── EXERCISE MATERIALS ──

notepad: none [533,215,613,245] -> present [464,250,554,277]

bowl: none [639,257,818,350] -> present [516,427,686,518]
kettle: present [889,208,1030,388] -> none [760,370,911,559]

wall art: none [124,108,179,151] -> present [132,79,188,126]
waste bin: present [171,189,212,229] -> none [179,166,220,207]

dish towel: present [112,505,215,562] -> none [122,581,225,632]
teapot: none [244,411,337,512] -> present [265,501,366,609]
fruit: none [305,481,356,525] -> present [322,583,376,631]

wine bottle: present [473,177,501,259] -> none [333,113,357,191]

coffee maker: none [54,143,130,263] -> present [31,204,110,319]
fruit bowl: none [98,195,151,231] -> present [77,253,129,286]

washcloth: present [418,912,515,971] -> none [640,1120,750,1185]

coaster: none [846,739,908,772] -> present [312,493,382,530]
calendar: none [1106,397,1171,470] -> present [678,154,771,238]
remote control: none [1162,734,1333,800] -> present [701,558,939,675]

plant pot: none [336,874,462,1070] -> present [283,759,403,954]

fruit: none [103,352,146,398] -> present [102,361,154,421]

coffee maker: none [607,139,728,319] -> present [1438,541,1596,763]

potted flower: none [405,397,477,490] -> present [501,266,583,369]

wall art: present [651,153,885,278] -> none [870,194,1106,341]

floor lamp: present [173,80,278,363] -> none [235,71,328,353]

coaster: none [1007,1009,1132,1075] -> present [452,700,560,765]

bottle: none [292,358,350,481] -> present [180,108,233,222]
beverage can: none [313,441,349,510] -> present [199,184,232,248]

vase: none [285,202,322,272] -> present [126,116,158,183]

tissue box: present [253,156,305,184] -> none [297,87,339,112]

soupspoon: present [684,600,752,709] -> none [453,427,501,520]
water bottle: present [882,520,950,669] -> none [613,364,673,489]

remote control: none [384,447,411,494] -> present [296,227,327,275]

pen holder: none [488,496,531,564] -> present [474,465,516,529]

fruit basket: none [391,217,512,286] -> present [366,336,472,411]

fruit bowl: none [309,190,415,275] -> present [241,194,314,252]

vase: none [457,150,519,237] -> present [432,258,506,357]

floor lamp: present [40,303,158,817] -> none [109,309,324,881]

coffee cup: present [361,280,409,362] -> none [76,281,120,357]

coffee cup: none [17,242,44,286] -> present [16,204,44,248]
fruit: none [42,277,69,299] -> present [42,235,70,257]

───

— TASK INSTRUCTIONS —
Transcribe the records from their first line. Stop after the line with "potted flower: none", including it.

— TASK RESULT —
notepad: none [533,215,613,245] -> present [464,250,554,277]

bowl: none [639,257,818,350] -> present [516,427,686,518]
kettle: present [889,208,1030,388] -> none [760,370,911,559]

wall art: none [124,108,179,151] -> present [132,79,188,126]
waste bin: present [171,189,212,229] -> none [179,166,220,207]

dish towel: present [112,505,215,562] -> none [122,581,225,632]
teapot: none [244,411,337,512] -> present [265,501,366,609]
fruit: none [305,481,356,525] -> present [322,583,376,631]

wine bottle: present [473,177,501,259] -> none [333,113,357,191]

coffee maker: none [54,143,130,263] -> present [31,204,110,319]
fruit bowl: none [98,195,151,231] -> present [77,253,129,286]

washcloth: present [418,912,515,971] -> none [640,1120,750,1185]

coaster: none [846,739,908,772] -> present [312,493,382,530]
calendar: none [1106,397,1171,470] -> present [678,154,771,238]
remote control: none [1162,734,1333,800] -> present [701,558,939,675]

plant pot: none [336,874,462,1070] -> present [283,759,403,954]

fruit: none [103,352,146,398] -> present [102,361,154,421]

coffee maker: none [607,139,728,319] -> present [1438,541,1596,763]

potted flower: none [405,397,477,490] -> present [501,266,583,369]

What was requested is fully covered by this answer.